→ Exercise
Starting at the line containing "collector number: 1388" and ending at the line containing "state / province: Alaska", replace "collector number" with "field number" and give only those lines back with nothing else altered.

BEGIN Data to use

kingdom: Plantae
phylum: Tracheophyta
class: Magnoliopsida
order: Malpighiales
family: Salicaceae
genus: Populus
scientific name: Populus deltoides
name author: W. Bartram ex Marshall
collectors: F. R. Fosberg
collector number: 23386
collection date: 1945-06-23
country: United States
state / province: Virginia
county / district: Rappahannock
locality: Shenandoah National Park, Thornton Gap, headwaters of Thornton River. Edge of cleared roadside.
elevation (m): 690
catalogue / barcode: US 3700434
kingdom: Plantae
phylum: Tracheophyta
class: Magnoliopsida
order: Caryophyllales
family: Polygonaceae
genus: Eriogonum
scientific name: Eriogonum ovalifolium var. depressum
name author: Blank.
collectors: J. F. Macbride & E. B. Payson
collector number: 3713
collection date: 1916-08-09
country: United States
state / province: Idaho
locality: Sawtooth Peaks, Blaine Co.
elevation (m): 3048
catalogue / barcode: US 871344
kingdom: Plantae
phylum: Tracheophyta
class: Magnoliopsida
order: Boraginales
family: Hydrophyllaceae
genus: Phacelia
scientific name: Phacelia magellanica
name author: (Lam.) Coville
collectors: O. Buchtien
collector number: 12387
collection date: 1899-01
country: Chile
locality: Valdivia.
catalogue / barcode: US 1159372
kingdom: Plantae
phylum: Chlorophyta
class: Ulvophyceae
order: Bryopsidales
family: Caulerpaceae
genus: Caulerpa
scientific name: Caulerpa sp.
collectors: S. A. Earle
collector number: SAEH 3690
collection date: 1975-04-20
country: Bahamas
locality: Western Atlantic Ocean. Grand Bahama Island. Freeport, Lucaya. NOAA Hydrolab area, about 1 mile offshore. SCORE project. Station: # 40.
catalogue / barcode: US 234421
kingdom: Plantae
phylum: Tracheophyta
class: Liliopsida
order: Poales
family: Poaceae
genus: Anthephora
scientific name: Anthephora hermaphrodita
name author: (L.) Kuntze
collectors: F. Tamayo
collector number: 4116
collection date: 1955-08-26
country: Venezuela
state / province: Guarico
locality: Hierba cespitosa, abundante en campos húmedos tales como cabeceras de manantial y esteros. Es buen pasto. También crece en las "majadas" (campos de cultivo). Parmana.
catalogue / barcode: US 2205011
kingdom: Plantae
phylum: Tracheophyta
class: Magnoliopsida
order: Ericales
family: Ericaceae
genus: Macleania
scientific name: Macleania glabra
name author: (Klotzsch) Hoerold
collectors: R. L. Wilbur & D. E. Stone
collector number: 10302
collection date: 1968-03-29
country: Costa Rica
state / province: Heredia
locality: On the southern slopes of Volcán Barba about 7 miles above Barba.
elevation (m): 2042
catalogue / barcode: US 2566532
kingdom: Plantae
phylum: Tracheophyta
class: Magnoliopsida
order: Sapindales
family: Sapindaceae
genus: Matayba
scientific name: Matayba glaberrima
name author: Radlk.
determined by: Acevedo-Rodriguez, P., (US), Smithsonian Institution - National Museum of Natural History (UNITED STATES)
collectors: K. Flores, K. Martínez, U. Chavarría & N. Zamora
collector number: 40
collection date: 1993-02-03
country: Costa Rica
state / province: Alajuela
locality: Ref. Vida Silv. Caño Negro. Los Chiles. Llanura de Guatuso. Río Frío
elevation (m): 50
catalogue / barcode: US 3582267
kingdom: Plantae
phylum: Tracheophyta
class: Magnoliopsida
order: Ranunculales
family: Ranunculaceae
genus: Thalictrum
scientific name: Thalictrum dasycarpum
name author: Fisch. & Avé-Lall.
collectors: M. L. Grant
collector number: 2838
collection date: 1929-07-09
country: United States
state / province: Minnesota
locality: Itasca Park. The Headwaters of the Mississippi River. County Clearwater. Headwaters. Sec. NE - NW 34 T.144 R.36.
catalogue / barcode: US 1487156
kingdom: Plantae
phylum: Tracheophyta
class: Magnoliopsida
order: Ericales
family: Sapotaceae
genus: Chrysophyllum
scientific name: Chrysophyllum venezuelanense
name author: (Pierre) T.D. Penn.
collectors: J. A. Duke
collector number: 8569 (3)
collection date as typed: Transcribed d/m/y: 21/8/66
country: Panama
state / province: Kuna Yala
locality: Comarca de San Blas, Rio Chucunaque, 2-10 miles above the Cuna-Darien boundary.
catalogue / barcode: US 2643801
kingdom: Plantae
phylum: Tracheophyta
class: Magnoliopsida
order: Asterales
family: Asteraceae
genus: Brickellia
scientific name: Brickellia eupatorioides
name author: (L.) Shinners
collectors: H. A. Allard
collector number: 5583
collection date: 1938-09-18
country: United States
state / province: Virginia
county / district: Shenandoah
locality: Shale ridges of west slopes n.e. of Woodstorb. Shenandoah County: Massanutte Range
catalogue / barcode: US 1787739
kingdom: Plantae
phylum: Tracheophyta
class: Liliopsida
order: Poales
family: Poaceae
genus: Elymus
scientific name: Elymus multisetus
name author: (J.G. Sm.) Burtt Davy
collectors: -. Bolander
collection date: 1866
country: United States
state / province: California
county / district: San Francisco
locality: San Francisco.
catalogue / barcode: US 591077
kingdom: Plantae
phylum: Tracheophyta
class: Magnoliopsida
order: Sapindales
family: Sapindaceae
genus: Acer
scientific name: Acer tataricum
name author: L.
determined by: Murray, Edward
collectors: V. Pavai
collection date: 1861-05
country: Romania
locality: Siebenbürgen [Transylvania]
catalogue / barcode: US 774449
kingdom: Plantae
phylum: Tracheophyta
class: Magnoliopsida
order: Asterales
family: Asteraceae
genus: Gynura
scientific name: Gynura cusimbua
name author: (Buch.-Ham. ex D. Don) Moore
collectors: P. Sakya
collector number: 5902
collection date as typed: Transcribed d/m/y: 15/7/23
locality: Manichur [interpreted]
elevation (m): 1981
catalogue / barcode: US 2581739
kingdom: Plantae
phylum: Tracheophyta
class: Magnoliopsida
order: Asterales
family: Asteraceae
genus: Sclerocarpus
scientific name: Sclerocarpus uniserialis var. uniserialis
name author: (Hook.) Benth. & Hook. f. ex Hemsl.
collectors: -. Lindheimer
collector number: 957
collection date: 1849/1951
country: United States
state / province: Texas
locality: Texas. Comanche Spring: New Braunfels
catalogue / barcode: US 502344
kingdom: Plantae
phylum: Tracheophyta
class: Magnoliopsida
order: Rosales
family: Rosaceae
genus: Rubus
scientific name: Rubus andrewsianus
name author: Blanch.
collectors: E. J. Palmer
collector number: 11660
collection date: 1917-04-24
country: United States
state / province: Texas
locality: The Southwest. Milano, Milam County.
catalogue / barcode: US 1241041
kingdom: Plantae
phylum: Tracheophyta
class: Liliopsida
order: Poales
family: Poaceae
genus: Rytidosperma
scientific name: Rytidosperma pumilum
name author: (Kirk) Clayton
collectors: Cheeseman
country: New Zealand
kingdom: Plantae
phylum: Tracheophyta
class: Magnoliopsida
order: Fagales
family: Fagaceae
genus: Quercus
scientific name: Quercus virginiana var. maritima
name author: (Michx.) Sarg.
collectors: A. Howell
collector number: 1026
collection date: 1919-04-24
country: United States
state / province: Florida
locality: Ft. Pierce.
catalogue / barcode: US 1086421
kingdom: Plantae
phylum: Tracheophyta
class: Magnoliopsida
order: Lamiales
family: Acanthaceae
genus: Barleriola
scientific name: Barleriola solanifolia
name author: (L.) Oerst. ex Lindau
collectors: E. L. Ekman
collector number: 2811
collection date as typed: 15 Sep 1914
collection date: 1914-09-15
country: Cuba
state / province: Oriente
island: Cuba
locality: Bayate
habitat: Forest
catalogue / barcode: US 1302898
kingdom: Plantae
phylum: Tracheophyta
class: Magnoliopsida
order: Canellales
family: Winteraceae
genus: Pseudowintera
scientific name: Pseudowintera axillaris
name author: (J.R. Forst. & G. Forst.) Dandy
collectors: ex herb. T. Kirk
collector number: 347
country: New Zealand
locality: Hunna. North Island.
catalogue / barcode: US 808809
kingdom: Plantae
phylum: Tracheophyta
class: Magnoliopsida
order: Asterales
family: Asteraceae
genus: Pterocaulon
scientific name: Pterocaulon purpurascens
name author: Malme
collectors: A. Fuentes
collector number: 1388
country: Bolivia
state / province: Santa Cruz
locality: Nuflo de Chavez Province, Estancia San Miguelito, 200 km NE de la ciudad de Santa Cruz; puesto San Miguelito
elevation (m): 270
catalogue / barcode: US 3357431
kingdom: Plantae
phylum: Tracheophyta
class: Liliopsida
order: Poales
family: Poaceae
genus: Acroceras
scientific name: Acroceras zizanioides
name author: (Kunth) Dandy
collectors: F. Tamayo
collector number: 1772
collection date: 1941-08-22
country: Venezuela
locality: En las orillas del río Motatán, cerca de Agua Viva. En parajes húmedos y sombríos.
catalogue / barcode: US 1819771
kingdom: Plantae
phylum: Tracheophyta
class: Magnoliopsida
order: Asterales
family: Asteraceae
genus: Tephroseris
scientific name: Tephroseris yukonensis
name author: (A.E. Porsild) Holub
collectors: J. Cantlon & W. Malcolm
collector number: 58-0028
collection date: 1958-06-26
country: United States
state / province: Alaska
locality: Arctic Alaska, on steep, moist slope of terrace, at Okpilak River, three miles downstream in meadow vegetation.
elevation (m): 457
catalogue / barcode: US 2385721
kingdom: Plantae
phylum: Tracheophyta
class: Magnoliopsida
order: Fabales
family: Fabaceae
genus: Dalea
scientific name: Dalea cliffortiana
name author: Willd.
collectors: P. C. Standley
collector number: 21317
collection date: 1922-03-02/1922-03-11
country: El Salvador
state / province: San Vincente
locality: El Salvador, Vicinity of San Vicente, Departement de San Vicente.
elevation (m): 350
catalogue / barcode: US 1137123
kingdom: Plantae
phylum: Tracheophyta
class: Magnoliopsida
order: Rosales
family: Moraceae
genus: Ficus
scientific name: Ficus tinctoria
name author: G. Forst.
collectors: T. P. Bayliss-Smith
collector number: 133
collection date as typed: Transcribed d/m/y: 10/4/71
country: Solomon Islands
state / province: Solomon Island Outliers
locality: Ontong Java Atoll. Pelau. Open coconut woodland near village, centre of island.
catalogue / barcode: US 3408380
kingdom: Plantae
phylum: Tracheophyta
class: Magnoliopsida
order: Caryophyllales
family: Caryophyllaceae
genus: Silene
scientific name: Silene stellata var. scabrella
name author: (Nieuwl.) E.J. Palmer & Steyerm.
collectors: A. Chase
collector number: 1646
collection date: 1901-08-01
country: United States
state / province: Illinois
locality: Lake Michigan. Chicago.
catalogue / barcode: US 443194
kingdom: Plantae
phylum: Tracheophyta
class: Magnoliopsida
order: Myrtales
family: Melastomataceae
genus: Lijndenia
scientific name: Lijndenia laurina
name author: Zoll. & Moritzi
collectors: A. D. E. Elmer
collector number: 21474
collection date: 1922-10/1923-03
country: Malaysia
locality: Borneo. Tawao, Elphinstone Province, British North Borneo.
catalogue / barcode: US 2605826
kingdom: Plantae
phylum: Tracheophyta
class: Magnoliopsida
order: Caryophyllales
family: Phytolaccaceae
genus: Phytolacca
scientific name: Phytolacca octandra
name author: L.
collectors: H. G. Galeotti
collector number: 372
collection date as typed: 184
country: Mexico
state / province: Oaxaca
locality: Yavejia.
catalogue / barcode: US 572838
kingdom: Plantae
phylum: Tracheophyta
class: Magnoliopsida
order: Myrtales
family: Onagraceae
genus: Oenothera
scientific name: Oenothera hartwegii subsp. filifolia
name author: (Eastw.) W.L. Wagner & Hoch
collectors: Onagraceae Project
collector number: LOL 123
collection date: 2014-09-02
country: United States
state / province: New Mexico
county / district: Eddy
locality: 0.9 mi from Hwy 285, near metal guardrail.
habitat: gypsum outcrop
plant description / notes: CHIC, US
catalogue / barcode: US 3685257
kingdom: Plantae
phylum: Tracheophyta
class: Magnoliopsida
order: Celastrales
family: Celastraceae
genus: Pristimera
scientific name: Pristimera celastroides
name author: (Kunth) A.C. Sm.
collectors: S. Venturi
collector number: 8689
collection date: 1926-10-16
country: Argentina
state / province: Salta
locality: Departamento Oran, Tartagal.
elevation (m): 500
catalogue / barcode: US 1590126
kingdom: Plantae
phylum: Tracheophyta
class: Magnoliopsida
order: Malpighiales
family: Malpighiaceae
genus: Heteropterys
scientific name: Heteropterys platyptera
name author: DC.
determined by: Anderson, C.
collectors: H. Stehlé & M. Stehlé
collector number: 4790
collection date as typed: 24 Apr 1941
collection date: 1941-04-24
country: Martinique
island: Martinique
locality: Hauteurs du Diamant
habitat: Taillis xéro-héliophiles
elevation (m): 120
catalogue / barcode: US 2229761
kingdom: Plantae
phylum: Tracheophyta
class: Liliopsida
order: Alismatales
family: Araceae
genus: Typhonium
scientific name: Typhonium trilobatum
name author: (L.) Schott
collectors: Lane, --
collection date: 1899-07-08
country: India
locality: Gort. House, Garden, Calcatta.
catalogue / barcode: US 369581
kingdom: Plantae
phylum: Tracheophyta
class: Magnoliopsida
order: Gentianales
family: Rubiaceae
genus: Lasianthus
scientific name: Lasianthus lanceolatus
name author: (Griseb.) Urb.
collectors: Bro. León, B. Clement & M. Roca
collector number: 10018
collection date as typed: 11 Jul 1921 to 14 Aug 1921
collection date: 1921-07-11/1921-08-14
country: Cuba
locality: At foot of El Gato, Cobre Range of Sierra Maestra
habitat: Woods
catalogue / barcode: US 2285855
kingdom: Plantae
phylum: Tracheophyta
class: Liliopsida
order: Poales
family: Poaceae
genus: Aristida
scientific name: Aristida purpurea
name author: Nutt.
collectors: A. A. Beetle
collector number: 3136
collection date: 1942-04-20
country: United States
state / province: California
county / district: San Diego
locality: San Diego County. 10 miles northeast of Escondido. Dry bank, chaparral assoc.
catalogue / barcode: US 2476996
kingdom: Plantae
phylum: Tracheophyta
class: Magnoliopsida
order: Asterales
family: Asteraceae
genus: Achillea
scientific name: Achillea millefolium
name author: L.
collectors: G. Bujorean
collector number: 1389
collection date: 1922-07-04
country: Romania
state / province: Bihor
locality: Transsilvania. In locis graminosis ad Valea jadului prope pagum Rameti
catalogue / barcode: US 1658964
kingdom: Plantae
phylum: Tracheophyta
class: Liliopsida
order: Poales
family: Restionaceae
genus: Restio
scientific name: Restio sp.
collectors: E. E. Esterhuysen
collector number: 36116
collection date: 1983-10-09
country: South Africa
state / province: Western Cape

END Data to use

→ Result
field number: 1388
country: Bolivia
state / province: Santa Cruz
locality: Nuflo de Chavez Province, Estancia San Miguelito, 200 km NE de la ciudad de Santa Cruz; puesto San Miguelito
elevation (m): 270
catalogue / barcode: US 3357431
kingdom: Plantae
phylum: Tracheophyta
class: Liliopsida
order: Poales
family: Poaceae
genus: Acroceras
scientific name: Acroceras zizanioides
name author: (Kunth) Dandy
collectors: F. Tamayo
field number: 1772
collection date: 1941-08-22
country: Venezuela
locality: En las orillas del río Motatán, cerca de Agua Viva. En parajes húmedos y sombríos.
catalogue / barcode: US 1819771
kingdom: Plantae
phylum: Tracheophyta
class: Magnoliopsida
order: Asterales
family: Asteraceae
genus: Tephroseris
scientific name: Tephroseris yukonensis
name author: (A.E. Porsild) Holub
collectors: J. Cantlon & W. Malcolm
field number: 58-0028
collection date: 1958-06-26
country: United States
state / province: Alaska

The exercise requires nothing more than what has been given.